#### Exercise materials ####

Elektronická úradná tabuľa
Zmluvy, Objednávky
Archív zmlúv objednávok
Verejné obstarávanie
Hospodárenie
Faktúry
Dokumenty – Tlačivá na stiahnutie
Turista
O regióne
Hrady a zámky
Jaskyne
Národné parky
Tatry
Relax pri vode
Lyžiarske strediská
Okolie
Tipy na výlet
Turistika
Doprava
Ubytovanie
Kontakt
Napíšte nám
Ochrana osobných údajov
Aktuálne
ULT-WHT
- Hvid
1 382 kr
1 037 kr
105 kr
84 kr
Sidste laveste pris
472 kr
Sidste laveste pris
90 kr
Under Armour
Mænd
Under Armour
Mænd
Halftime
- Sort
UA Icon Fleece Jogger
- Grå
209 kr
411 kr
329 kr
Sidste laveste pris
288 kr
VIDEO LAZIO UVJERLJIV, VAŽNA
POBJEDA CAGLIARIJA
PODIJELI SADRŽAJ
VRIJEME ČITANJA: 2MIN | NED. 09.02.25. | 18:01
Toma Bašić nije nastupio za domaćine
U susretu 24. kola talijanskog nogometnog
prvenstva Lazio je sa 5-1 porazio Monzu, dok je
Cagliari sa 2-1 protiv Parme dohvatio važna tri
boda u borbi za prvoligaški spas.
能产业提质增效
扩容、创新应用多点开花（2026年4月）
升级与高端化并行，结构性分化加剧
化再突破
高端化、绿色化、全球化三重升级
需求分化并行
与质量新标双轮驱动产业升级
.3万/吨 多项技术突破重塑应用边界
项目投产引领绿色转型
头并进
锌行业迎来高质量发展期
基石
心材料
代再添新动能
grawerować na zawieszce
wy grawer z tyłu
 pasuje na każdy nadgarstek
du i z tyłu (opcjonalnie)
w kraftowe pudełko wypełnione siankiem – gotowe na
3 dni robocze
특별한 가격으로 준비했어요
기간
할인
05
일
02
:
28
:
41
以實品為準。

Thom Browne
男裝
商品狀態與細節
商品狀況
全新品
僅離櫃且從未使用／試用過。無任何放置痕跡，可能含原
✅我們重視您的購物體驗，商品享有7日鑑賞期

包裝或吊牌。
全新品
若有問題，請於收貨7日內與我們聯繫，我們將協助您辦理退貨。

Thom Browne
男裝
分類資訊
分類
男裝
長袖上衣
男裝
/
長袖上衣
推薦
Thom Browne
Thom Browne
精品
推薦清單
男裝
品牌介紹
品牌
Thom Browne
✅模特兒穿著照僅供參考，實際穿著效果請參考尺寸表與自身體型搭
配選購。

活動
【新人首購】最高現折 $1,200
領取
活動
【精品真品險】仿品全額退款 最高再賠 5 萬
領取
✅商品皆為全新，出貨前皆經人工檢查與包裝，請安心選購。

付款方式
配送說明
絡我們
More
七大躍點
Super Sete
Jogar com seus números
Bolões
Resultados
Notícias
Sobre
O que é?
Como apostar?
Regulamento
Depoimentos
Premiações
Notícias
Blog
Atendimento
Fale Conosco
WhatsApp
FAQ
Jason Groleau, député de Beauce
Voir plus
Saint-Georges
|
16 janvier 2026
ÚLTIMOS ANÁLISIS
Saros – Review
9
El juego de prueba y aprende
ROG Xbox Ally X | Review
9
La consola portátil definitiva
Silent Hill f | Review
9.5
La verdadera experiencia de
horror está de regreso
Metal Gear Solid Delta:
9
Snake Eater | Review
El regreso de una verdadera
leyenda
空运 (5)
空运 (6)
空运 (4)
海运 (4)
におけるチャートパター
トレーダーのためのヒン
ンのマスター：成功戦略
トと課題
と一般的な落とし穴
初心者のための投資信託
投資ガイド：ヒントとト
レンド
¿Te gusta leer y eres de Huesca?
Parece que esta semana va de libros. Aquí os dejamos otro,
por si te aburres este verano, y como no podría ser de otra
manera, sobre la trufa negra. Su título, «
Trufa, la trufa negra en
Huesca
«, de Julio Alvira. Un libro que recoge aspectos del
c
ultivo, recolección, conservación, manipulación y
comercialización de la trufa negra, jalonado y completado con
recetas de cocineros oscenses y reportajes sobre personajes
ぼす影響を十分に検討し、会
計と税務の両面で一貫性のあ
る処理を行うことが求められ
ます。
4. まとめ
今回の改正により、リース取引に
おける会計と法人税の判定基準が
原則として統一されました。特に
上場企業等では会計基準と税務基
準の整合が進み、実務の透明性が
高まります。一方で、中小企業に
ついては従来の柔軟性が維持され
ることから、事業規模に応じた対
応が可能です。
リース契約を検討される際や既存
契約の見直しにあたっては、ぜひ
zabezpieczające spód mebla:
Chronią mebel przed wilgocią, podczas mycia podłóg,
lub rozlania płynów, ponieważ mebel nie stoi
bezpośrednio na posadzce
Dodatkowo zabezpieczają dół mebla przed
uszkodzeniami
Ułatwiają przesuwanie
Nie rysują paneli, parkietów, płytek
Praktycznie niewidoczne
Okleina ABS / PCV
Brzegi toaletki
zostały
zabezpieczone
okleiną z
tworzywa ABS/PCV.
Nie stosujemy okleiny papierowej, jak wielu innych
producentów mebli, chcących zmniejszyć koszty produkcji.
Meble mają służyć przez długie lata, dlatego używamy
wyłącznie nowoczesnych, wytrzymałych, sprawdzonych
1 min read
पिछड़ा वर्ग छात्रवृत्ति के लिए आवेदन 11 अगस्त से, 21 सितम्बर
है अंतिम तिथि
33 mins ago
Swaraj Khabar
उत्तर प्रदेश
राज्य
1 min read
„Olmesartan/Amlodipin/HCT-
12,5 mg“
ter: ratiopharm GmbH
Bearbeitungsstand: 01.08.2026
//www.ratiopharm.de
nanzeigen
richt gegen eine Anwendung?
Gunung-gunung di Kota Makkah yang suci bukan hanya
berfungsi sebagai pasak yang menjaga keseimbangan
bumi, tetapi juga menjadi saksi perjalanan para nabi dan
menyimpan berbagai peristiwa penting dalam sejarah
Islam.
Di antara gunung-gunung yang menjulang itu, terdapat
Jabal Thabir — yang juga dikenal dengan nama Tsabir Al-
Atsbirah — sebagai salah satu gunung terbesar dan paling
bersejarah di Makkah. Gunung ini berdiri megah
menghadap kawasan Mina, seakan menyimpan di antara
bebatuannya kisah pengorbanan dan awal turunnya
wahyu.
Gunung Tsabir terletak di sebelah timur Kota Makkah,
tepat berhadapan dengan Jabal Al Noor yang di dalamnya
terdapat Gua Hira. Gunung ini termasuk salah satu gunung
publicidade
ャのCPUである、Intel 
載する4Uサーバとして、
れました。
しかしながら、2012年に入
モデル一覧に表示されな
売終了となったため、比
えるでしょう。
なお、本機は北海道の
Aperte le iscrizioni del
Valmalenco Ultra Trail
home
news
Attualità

####

Your assignment:
Give back all of the records exactly as they were provided above.

Expected answer:
Elektronická úradná tabuľa
Zmluvy, Objednávky
Archív zmlúv objednávok
Verejné obstarávanie
Hospodárenie
Faktúry
Dokumenty – Tlačivá na stiahnutie
Turista
O regióne
Hrady a zámky
Jaskyne
Národné parky
Tatry
Relax pri vode
Lyžiarske strediská
Okolie
Tipy na výlet
Turistika
Doprava
Ubytovanie
Kontakt
Napíšte nám
Ochrana osobných údajov
Aktuálne
ULT-WHT
- Hvid
1 382 kr
1 037 kr
105 kr
84 kr
Sidste laveste pris
472 kr
Sidste laveste pris
90 kr
Under Armour
Mænd
Under Armour
Mænd
Halftime
- Sort
UA Icon Fleece Jogger
- Grå
209 kr
411 kr
329 kr
Sidste laveste pris
288 kr
VIDEO LAZIO UVJERLJIV, VAŽNA
POBJEDA CAGLIARIJA
PODIJELI SADRŽAJ
VRIJEME ČITANJA: 2MIN | NED. 09.02.25. | 18:01
Toma Bašić nije nastupio za domaćine
U susretu 24. kola talijanskog nogometnog
prvenstva Lazio je sa 5-1 porazio Monzu, dok je
Cagliari sa 2-1 protiv Parme dohvatio važna tri
boda u borbi za prvoligaški spas.
能产业提质增效
扩容、创新应用多点开花（2026年4月）
升级与高端化并行，结构性分化加剧
化再突破
高端化、绿色化、全球化三重升级
需求分化并行
与质量新标双轮驱动产业升级
.3万/吨 多项技术突破重塑应用边界
项目投产引领绿色转型
头并进
锌行业迎来高质量发展期
基石
心材料
代再添新动能
grawerować na zawieszce
wy grawer z tyłu
 pasuje na każdy nadgarstek
du i z tyłu (opcjonalnie)
w kraftowe pudełko wypełnione siankiem – gotowe na
3 dni robocze
특별한 가격으로 준비했어요
기간
할인
05
일
02
:
28
:
41
以實品為準。

Thom Browne
男裝
商品狀態與細節
商品狀況
全新品
僅離櫃且從未使用／試用過。無任何放置痕跡，可能含原
✅我們重視您的購物體驗，商品享有7日鑑賞期

包裝或吊牌。
全新品
若有問題，請於收貨7日內與我們聯繫，我們將協助您辦理退貨。

Thom Browne
男裝
分類資訊
分類
男裝
長袖上衣
男裝
/
長袖上衣
推薦
Thom Browne
Thom Browne
精品
推薦清單
男裝
品牌介紹
品牌
Thom Browne
✅模特兒穿著照僅供參考，實際穿著效果請參考尺寸表與自身體型搭
配選購。

活動
【新人首購】最高現折 $1,200
領取
活動
【精品真品險】仿品全額退款 最高再賠 5 萬
領取
✅商品皆為全新，出貨前皆經人工檢查與包裝，請安心選購。

付款方式
配送說明
絡我們
More
七大躍點
Super Sete
Jogar com seus números
Bolões
Resultados
Notícias
Sobre
O que é?
Como apostar?
Regulamento
Depoimentos
Premiações
Notícias
Blog
Atendimento
Fale Conosco
WhatsApp
FAQ
Jason Groleau, député de Beauce
Voir plus
Saint-Georges
|
16 janvier 2026
ÚLTIMOS ANÁLISIS
Saros – Review
9
El juego de prueba y aprende
ROG Xbox Ally X | Review
9
La consola portátil definitiva
Silent Hill f | Review
9.5
La verdadera experiencia de
horror está de regreso
Metal Gear Solid Delta:
9
Snake Eater | Review
El regreso de una verdadera
leyenda
空运 (5)
空运 (6)
空运 (4)
海运 (4)
におけるチャートパター
トレーダーのためのヒン
ンのマスター：成功戦略
トと課題
と一般的な落とし穴
初心者のための投資信託
投資ガイド：ヒントとト
レンド
¿Te gusta leer y eres de Huesca?
Parece que esta semana va de libros. Aquí os dejamos otro,
por si te aburres este verano, y como no podría ser de otra
manera, sobre la trufa negra. Su título, «
Trufa, la trufa negra en
Huesca
«, de Julio Alvira. Un libro que recoge aspectos del
c
ultivo, recolección, conservación, manipulación y
comercialización de la trufa negra, jalonado y completado con
recetas de cocineros oscenses y reportajes sobre personajes
ぼす影響を十分に検討し、会
計と税務の両面で一貫性のあ
る処理を行うことが求められ
ます。
4. まとめ
今回の改正により、リース取引に
おける会計と法人税の判定基準が
原則として統一されました。特に
上場企業等では会計基準と税務基
準の整合が進み、実務の透明性が
高まります。一方で、中小企業に
ついては従来の柔軟性が維持され
ることから、事業規模に応じた対
応が可能です。
リース契約を検討される際や既存
契約の見直しにあたっては、ぜひ
zabezpieczające spód mebla:
Chronią mebel przed wilgocią, podczas mycia podłóg,
lub rozlania płynów, ponieważ mebel nie stoi
bezpośrednio na posadzce
Dodatkowo zabezpieczają dół mebla przed
uszkodzeniami
Ułatwiają przesuwanie
Nie rysują paneli, parkietów, płytek
Praktycznie niewidoczne
Okleina ABS / PCV
Brzegi toaletki
zostały
zabezpieczone
okleiną z
tworzywa ABS/PCV.
Nie stosujemy okleiny papierowej, jak wielu innych
producentów mebli, chcących zmniejszyć koszty produkcji.
Meble mają służyć przez długie lata, dlatego używamy
wyłącznie nowoczesnych, wytrzymałych, sprawdzonych
1 min read
पिछड़ा वर्ग छात्रवृत्ति के लिए आवेदन 11 अगस्त से, 21 सितम्बर
है अंतिम तिथि
33 mins ago
Swaraj Khabar
उत्तर प्रदेश
राज्य
1 min read
„Olmesartan/Amlodipin/HCT-
12,5 mg“
ter: ratiopharm GmbH
Bearbeitungsstand: 01.08.2026
//www.ratiopharm.de
nanzeigen
richt gegen eine Anwendung?
Gunung-gunung di Kota Makkah yang suci bukan hanya
berfungsi sebagai pasak yang menjaga keseimbangan
bumi, tetapi juga menjadi saksi perjalanan para nabi dan
menyimpan berbagai peristiwa penting dalam sejarah
Islam.
Di antara gunung-gunung yang menjulang itu, terdapat
Jabal Thabir — yang juga dikenal dengan nama Tsabir Al-
Atsbirah — sebagai salah satu gunung terbesar dan paling
bersejarah di Makkah. Gunung ini berdiri megah
menghadap kawasan Mina, seakan menyimpan di antara
bebatuannya kisah pengorbanan dan awal turunnya
wahyu.
Gunung Tsabir terletak di sebelah timur Kota Makkah,
tepat berhadapan dengan Jabal Al Noor yang di dalamnya
terdapat Gua Hira. Gunung ini termasuk salah satu gunung
publicidade
ャのCPUである、Intel 
載する4Uサーバとして、
れました。
しかしながら、2012年に入
モデル一覧に表示されな
売終了となったため、比
えるでしょう。
なお、本機は北海道の
Aperte le iscrizioni del
Valmalenco Ultra Trail
home
news
Attualità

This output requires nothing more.